Context-Specific Causal Graph Discovery with Unobserved Contexts: Non-Stationarity, Regimes and Spatio-Temporal Patterns
Martin Rabel, Jakob Runge
TL;DR
This paper tackles learning context-specific causal graphs from non-stationary data by formulating multi-valued causal discovery (MCD) and introducing a modular, locality-focused framework (gLD) that directly tests regime-dependent independencies. It extends standard SCMs to non-stationary settings using regime indicators, defines a state-space of potential model changes, and reframes constraint-based causal discovery to operate over regime-marked independence structures. The core algorithm iteratively combines causal discovery with state-space construction, enabling identifiable graphs per regime while preserving compatibility with existing CD methods like PC, FCI, and PCMCI variants. Through theoretical analysis and numerical experiments, the work demonstrates how locality and direct testing can scale to large graphs and complex regime structures, though it also outlines fundamental limits and the need for large sample sizes.
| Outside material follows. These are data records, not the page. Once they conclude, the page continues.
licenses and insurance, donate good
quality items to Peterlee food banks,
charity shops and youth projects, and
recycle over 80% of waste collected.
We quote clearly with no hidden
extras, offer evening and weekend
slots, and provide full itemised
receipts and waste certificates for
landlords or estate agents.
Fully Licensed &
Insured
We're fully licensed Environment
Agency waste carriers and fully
The framework is modular, extensible to context patterns beyond time (e.g., space), and aims to provide interpretable, regime-specific causal graphs with practical applicability in domains such as climate science.
Abstract
Real-world data, for example in climate applications, often consists of spatially gridded time series data or data with comparable structure. While the underlying system is often believed to behave similar at different points in space and time, those variations that do exist are twofold relevant: They often encode important information in and of themselves. And they may negatively affect the stability / convergence and reliability\Slash{}validity of results of algorithms assuming stationarity or space-translation invariance. We study the information encoded in changes of the causal graph, with stability in mind. An analysis of this general task identifies two core challenges. We develop guiding principles to overcome these challenges, and provide a framework realizing these principles by modifying constraint-based causal discovery approaches on the level of independence testing. This leads to an extremely modular, easily extensible and widely applicable framework. It can leverage existing constraint-based causal discovery methods (demonstrated on IID-algorithms PC, PC-stable, FCI and time series algorithms PCMCI, PCMCI+, LPCMCI) with little to no modification. The built-in modularity allows to systematically understand and improve upon an entire array of subproblems. By design, it can be extended by leveraging insights from change-point-detection, clustering, independence-testing and other well-studied related problems. The division into more accessible sub-problems also simplifies the understanding of fundamental limitations, hyperparameters controlling trade-offs and the statistical interpretation of results. An open-source implementation will be available soon.